Docenti e ricercatori, la clausola di rientro non ostacola il bonus fiscale

di Matteo Ferraris

Continuano le note dell'amministrazione finanziaria sollecitate dai casi concreti che coinvolgono le attività di sostegno al rimpatrio in Italia. Dopo la circolare n. 17/E/2017 che ha ben sintetizzato le agevolazioni attualmente disponibili in una recente nota l'accesso al beneficio fiscale viene esteso anche al “cervello” già fuggito all'estero. È quanto emerge dalla risoluzione n. 92/E/2017 con cui l'interpellante, italiano residente nel Regno Unito, chiede di verificare il proprio diritto di accesso alla fruizione dei benefici previsti dallo speciale regime sancito dall'articolo 44 del dl n. 78/2010.

La particolarità del caso è lo status di docente universitario iscritto all'Aire (con decorrenza marzo 2014), inserito nei ranghi degli accademici italiani benchè collocato in aspettativa fino al 30 settembre 2017.
Appare evidente come le varie finalità degli interventi normativi succedutisi nel tempo e finalizzati a rendere attrattivo lo spostamento di residenza fiscale in Italia si sia caratterizzato da un obiettivo primario per lo Stato, coincidente con il rientro in Patria proprio di soggetti su cui lo Stato aveva investito in termini di sostegno all'istruzione. Questo obiettivo, sancito con la legge n. 238/2010 (cosiddetta “controesodo”), rende ancora più facilmente intellegibili le cause che hanno spinto ad attirare docenti e ricercatori universitari che oltre ad avere ricevuto un sostegno all'istruzione ordinaria, avevano altresì attratto le risorse destinate a una formazione superiore e di eccellenza.

Logico, quindi, che negli anni siano stati concentrati sforzi per agevolare il trasferimento della residenza in Italia da parte di ricercatori «non occasionalmente residenti all'estero» che abbiano svolto documentata attività di ricerca o docenza all'estero presso centri di ricerca pubblici o privati o università per almeno due anni continuativi.
La misura di incentivo oggetto del quesito esclude dalla formazione del reddito di lavoro dipendente (ma anche autonomo) il 90% degli emolumenti percepiti dai docenti e dai ricercatori.
Dato il contesto normativo e il particolare status soggettivo, l'elemento che il docente interpellante intende verificare è il possesso dei requisiti soggettivi previsti dalla norma in ragione dello status giuridico caratterizzante il rapporto di lavoro del docente collocato in aspettativa.
L'agenzia delle Entrate, a tal proposito, analizza il caso attraverso il filtro della norma (cfr. articolo 7, comma 1, legge n. 240/2010) che abilita la particolare condizione; questa consente per un periodo massimo di cinque anni, anche consecutivi, il regime dell'aspettativa senza assegni per lo svolgimento di attività presso soggetti e organismi, pubblici o privati, anche operanti in sede internazionale.
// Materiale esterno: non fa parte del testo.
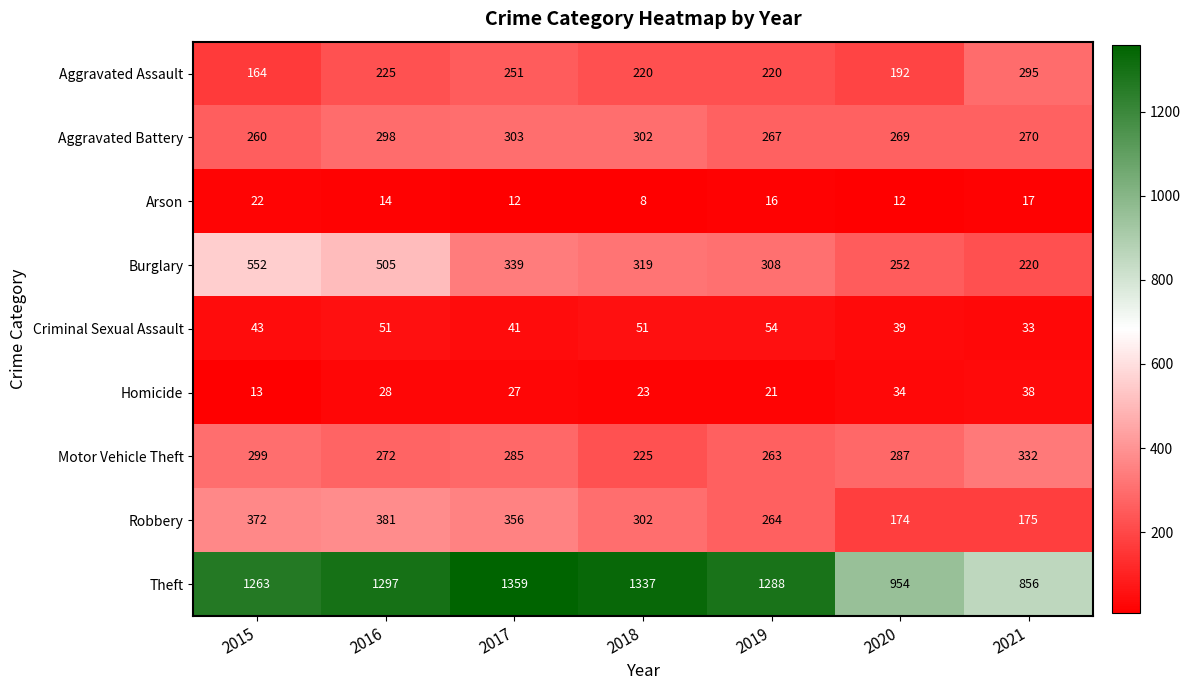

What is the difference between the highest and lowest values at 2021?

839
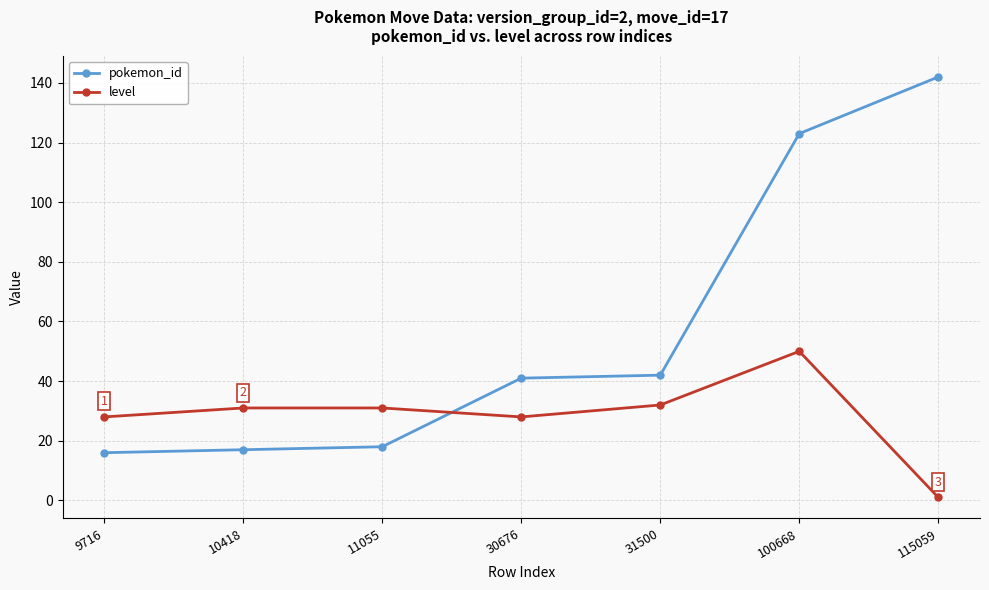

At 30676, list the series in order from smallest to largest.

level, pokemon_id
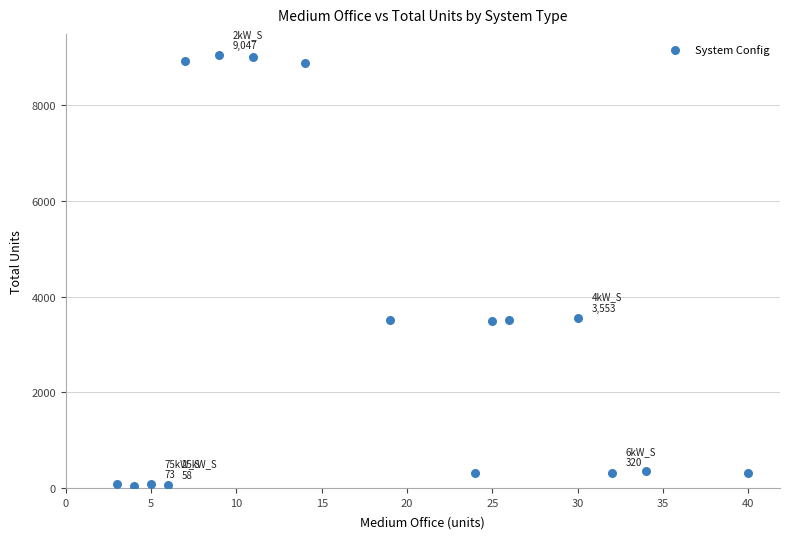

What is the range of Y values (max minus min)?

9011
L'Agenzia annota che l'istituto dell'aspettativa è causa di sospensione del rapporto di lavoro dipendente e che nel periodo di sospensione si interrompe il nesso di corrispettività delle prestazioni, cioè il sinallagma del contratto di lavoro, anche se il dipendente conserva il diritto al posto di lavoro.
Pur mantenendo, dunque, un collegamento importante con il Paese da cui ha trasferito la residenza fiscale – collegamento individuabile nel diritto alla conservazione del “posto di lavoro” - l'agenzia delle Entrate ha ritenuto che l'aspettativa non retribuita non sia elemento ostativo all'accesso al beneficio.
Sappiamo bene che non è opportuno acquisire indicazioni di ordine generale da situazioni così specifiche. Ciò nonostante credo sia opportuno evidenziare che, secondo prassi, la risoluzione non è intervenuta nel merito dell'accertamento della verifica dei requisiti afferenti lo status di residente fiscalmente all'estero.
Va, però, sottolineato che dall'analisi della risposta e dei vincoli posti dalla norma è possibile affermare che si è in presenza di permanenza “non occasionale all'estero” anche nel caso in cui l'ingaggio all'estero avvenga per un tempo limitato (circa 42 mesi) e il contratto preveda clausole di rientro sancite contrattualmente. Tali elementi, infatti, sono stati necessariamente analizzati dall'Agenzia e, probabilmente, spostando l'attenzione su tali elementi si potrebbe conferire un pregio ulteriore e un'utilità più ampia alla risoluzione in commento.